[Video] Road Safety in the Digital Age: The Impact of Phone-based Distraction
Webinar Series Recap
Road Safety in the Digital Age: The Impact of Phone-based Distraction from Cambridge Mobile Telematics on Vimeo.
In its latest report, CMT concludes that phone-based distracted driving can be eliminated if four individual initiatives can unite: public education, strong laws and law enforcement, and public-private partnerships.
In order to discuss these efforts and how they might best collaborate and tackle phone-use behind the wheel moving forward, CMT hosted a virtual webinar featuring Emily Stein, President of the Safe Roads Alliance, Jay Winsten, Ph.D., Director of Strategic Media Initiatives at Harvard T.H. Chan School of Public Health, and Joel Feldman, Founder of End Distracted Driving.org.
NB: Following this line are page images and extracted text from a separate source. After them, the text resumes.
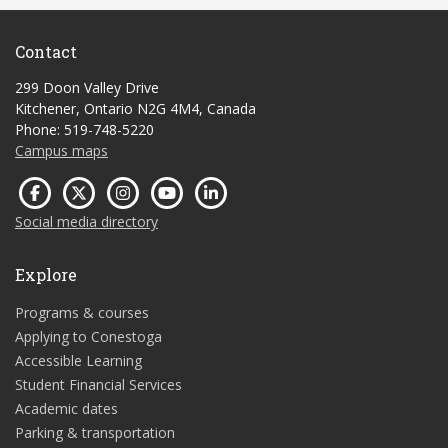
Contact
299 Doon Valley Drive
Kitchener, Ontario N2G 4M4, Canada
Phone: 519-748-5220
Campus maps
Social media directory
Explore
Programs & courses
Applying to Conestoga
Accessible Learning
Student Financial Services
Academic dates
Parking & transportation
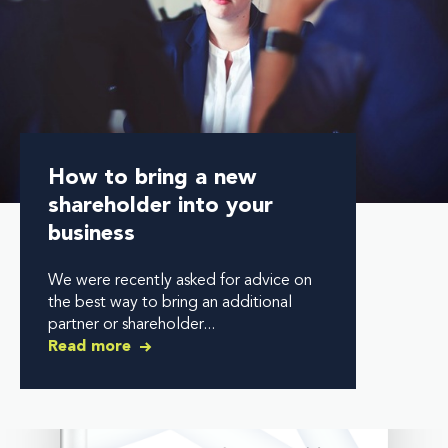
How to bring a new
shareholder into your
business
We were recently asked for advice on
the best way to bring an additional
partner or shareholder...
Read more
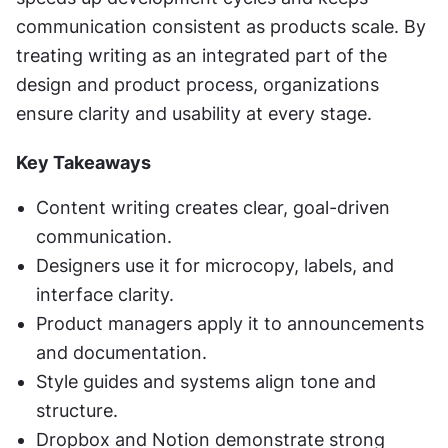
communication consistent as products scale. By 
treating writing as an integrated part of the 
design and product process, organizations 
ensure clarity and usability at every stage.
Key Takeaways
Content writing creates clear, goal-driven 
communication.
Designers use it for microcopy, labels, and 
interface clarity.
Product managers apply it to announcements 
and documentation.
Style guides and systems align tone and 
structure.
Dropbox and Notion demonstrate strong 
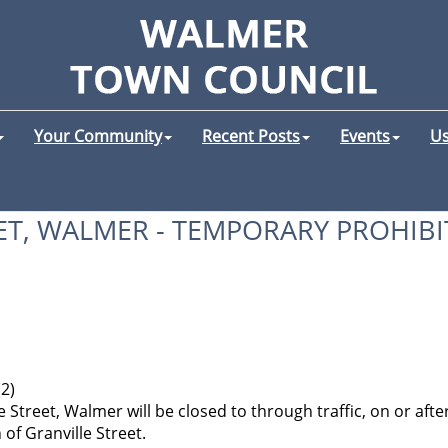
Your Community
Recent Posts
Events
Us
ET, WALMER - TEMPORARY PROHIBI
(2)
 Street, Walmer will be closed to through traffic, on or after
 of Granville Street.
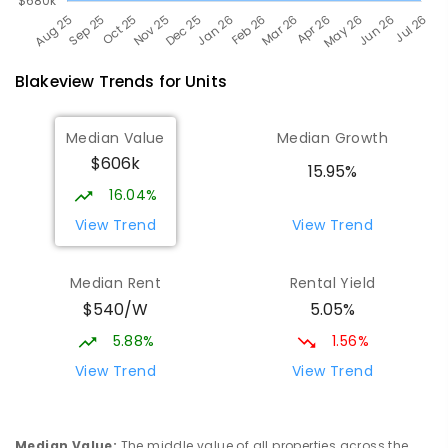
Blakeview
Trends for
Unit
s
Median Value
Median Growth
$606k
15.95%
16.04%
View Trend
View Trend
Median Rent
Rental Yield
$540/W
5.05%
5.88%
1.56%
View Trend
View Trend
Median Value
:
The middle value of all properties across the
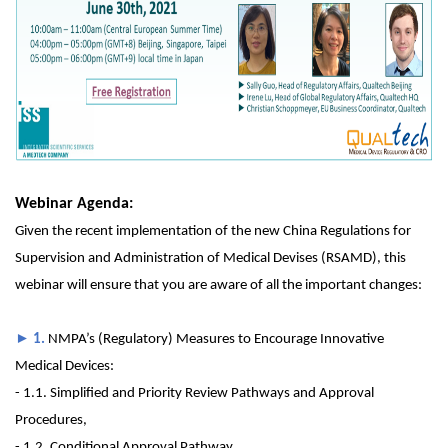
Webinar Agenda:
Given the recent implementation of the new China Regulations for
Supervision and Administration of Medical Devises (RSAMD), this
webinar will ensure that you are aware of all the important changes:
►
1.
NMPA’s (Regulatory) Measures to Encourage Innovative
Medical Devices:
- 1.1. Simplified and Priority Review Pathways and Approval
Procedures,
- 1.2. Conditional Approval Pathway,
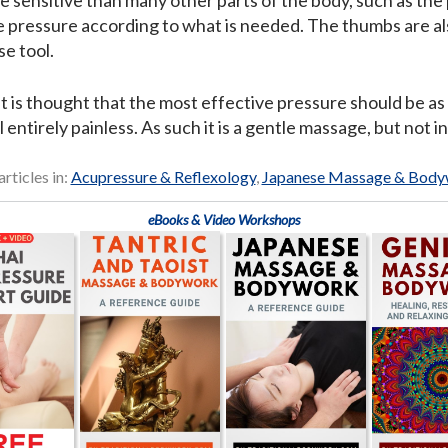
e sensitive than many other parts of the body, such as the
 pressure according to what is needed. The thumbs are als
se tool.
 it is thought that the most effective pressure should be as 
l entirely painless. As such it is a gentle massage, but not i
articles in:
Acupressure & Reflexology
,
Japanese Massage & Bod
eBooks & Video Workshops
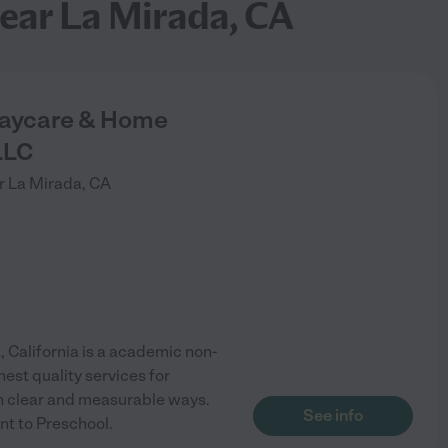
ear La Mirada, CA
Daycare & Home
LLC
r
La Mirada
,
CA
California is a academic non-
est quality services for
in clear and measurable ways.
See info
nt to Preschool.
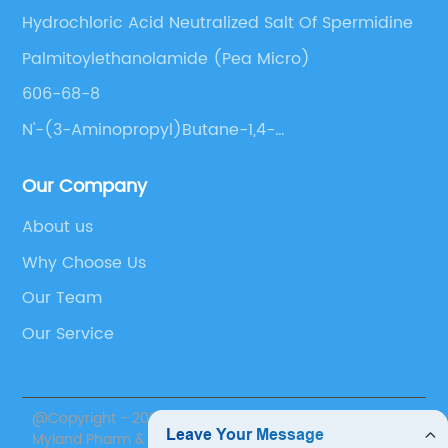
Hydrochloric Acid Neutralized Salt Of Spermidine
Palmitoylethanolamide (Pea Micro)
606-68-8
N'-(3-Aminopropyl)Butane-1,4-
Diamine;Trihydrochloride
Our Company
About us
Why Choose Us
Our Team
Our Service
@Copyright - 2020-2023 : All Rights Reserved. Suzhou
Myland Pharm & Nutrition Inc.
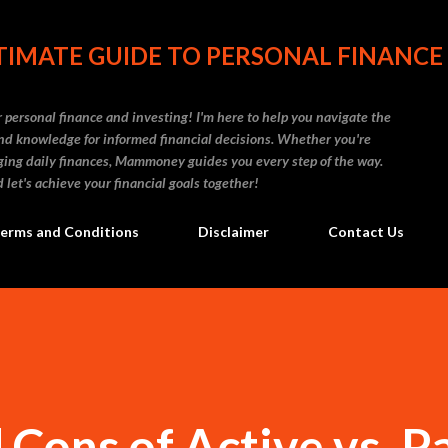
Skip to main content
IMATE GUIDE TO PERSONAL FINANCE
personal finance and investing! I'm here to help you navigate the
d knowledge for informed financial decisions. Whether you're
naging daily finances, Mammoney guides you every step of the way.
 let's achieve your financial goals together!
erms and Conditions
Disclaimer
Contact Us
 Cons of Active vs. P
Dr. Winsten opens the panel by detailing the unified effort it took to significantly reduce drunk driving incidents in the 1980s. Successful public awareness campaigns, like Mothers Against Drunk Driving, helped change the public perception that driving while intoxicated wasn’t a mistake but an actual crime. This, coupled with state-by-state crack downs and public-private partnerships in Hollywood, where shows like Friends featured designated drivers, heavily influenced the determent. While Winsten was responsible for the Hollywood campaign, he notes “media is just one piece of the distracted driving puzzle. We need policy, and technology – like CMT’s technology – is necessary for us to take on this problem.” He also notes, these initiatives take time – “it took 12 years for drunk driving to decrease.”
With phone-based distraction on the rise (and national authorities lacking the technology to track this trend accurately), CMT exists as a private partner with historical success in partnering with government organizations to positively affect bad driving behaviors. Read more about CMT’s Safe Driving Contests here.
Stein and Feldman, founders of their own organizations dedicated to combating phone-based distraction, are also uniting to begin education off the road, and much earlier.
Stein says she studied other public health cessation programs: “If you look at anti-smoking campaigns, if you look at recycling campaigns, often the message started at school with younger kids who were then tasked with bringing it home and talking to their parents about it.”
Kids Speaking Up for Road Safety provides facilitator guides, lesson plans, videos, and workshops for elementary school children to ensure safer driving habits start in the driveway of the home. The program “empowers children in the backseat to speak up to their adult driver in a very respectful but effective way.”